I almost never dump food - no matter how bad they are. I believe food is to be respected, and armed with the right skills and technique, almost every "bad" dish can be saved. A dry roast can be carved and served with a simple green salad. Undercooked pasta can be combined into broth to make a hearty soup. A can of tomatoes can save a dish, almost any dish. Lemons, cream (though I say this reluctantly), butter and eggs can uplift and even transform dishes.

That's of course, what we call, in the broadest of terms "Western" food. Now, Asian food is totally another ball game. Raised on the mtv and hollywood culture of sitcoms, dramas and food television, much Asian cooking we experience through entertainment is usually "yankeed". I learnt how to do bibimbap (a koren rice dish) from a American Born Korean hosted on Bobby Fay's show on Food Network. Yet the food we eat everyday in this country is usually Asian. I think we tend to understate great Asian dishes!

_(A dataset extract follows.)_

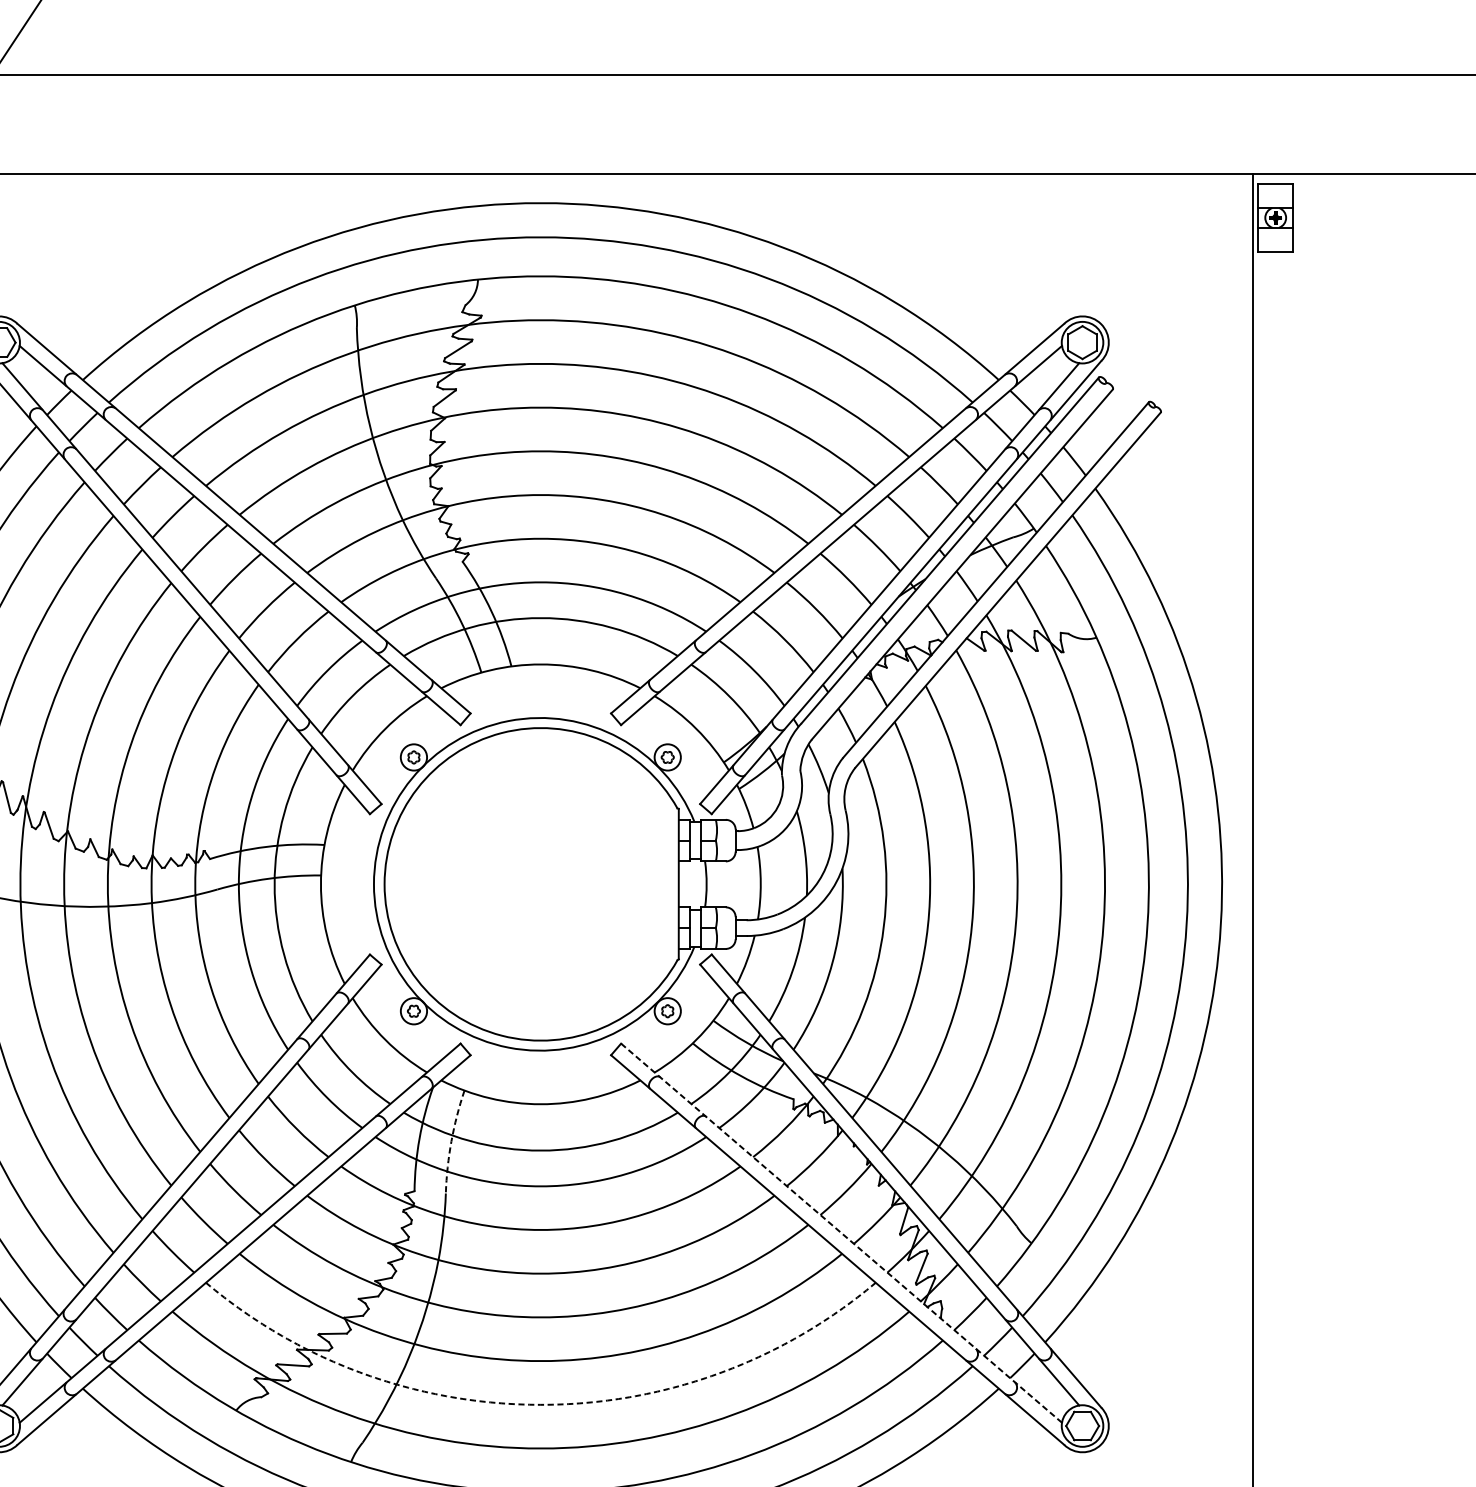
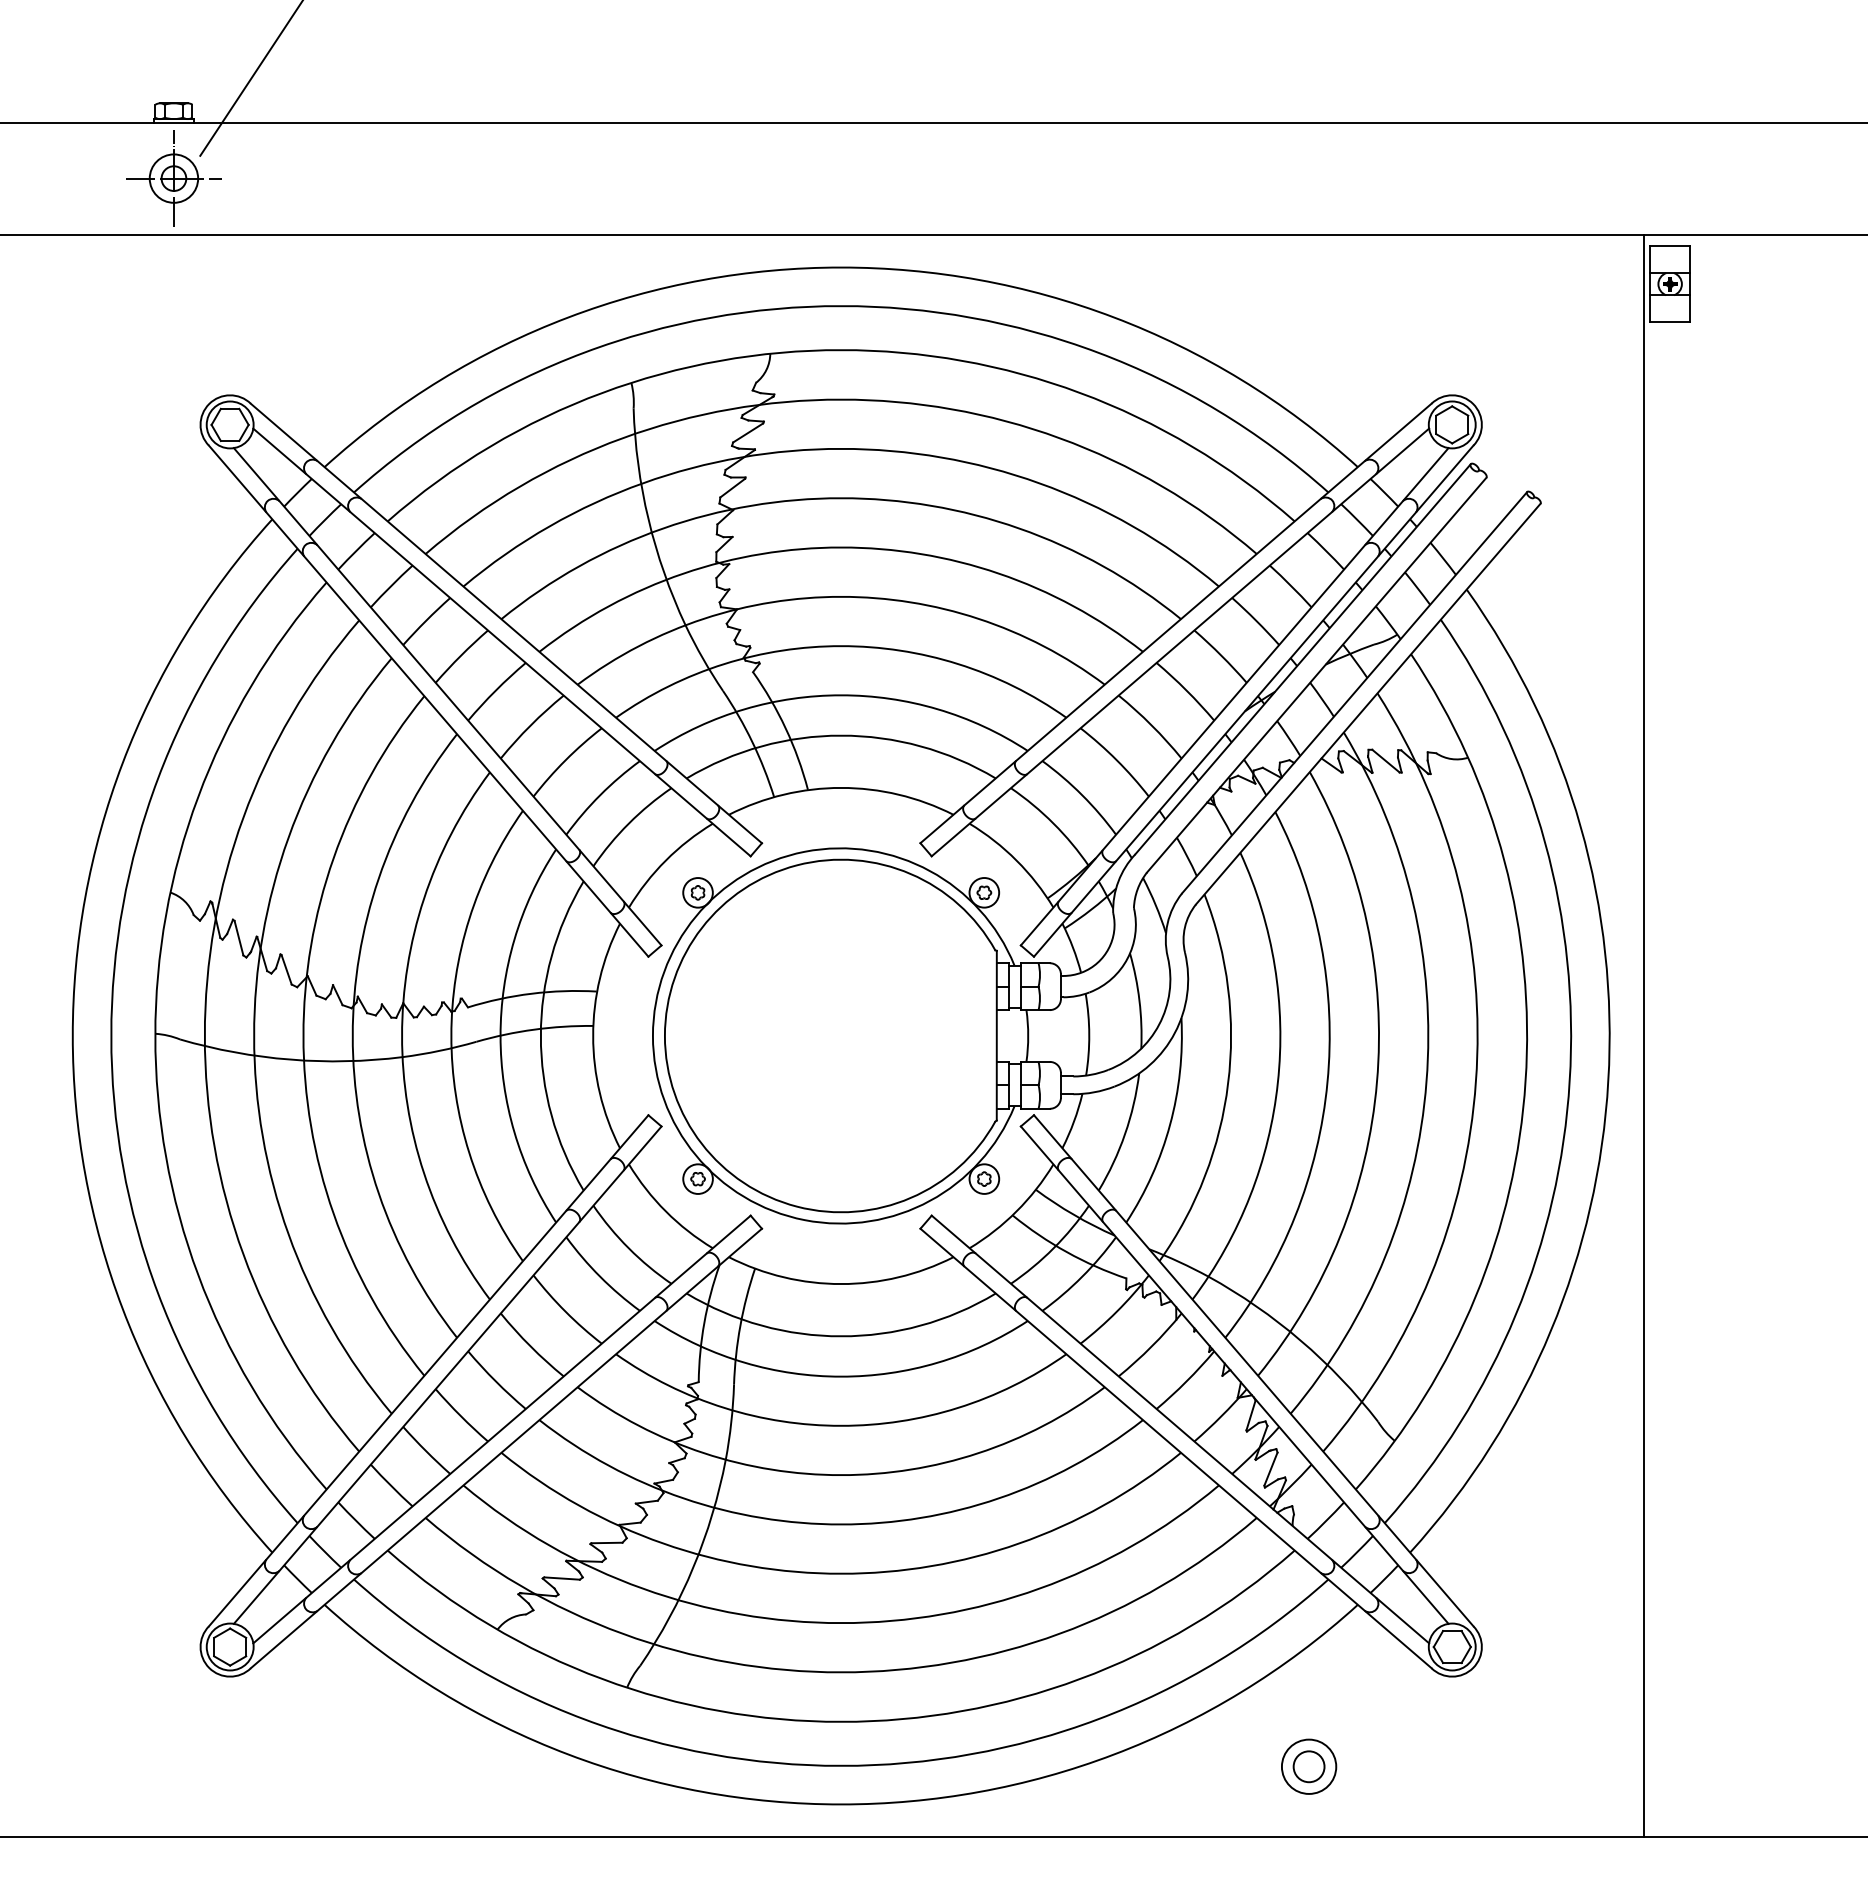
arc: (451, 1141) -> (740, 1325), dashed -> solid
line: (841, 1233) -> (1180, 1429), dashed -> solid
arc: (541, 1405) -> (841, 1623), dashed -> solid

My family usually eats Chinese food. (note I said food, not cuisine - a simple word has such a big difference!) my mum has never grown to like Malay or Indian dishes, an amazing fact since she grew up in Malaysia and formed her family in Singapore! The most "Indian" food I grew up eating was Roti Prata and Kumbing Sop (by Indian Muslims, not the Malay style). When I grew into adulthood, I accientally discovered cooking - the first dish I seriously made was pasta with a jar of ready made cream sauce.

So many factors influence what we perceive of food and the culture behind it. I, for one, tend to make a lot of pasta because, well, it's easy. You can throw almost anything into it. I am encouraged by my friends to discover pot roasts, baked chicken, and now my friend makes chinese soup! The day I dare to serve homecooked chinese food to my partner's mum is the day I say my cooking is good... Which might not happen in my lifetime!

Before this grows into a thesis, I just want to say... What have you eaten today, and do you know what it stands for?!

Comments for this entry

cherrine

seriously, i think we shld get together one day and cook chinese food together. i hate the hassle of chopping and preparing though.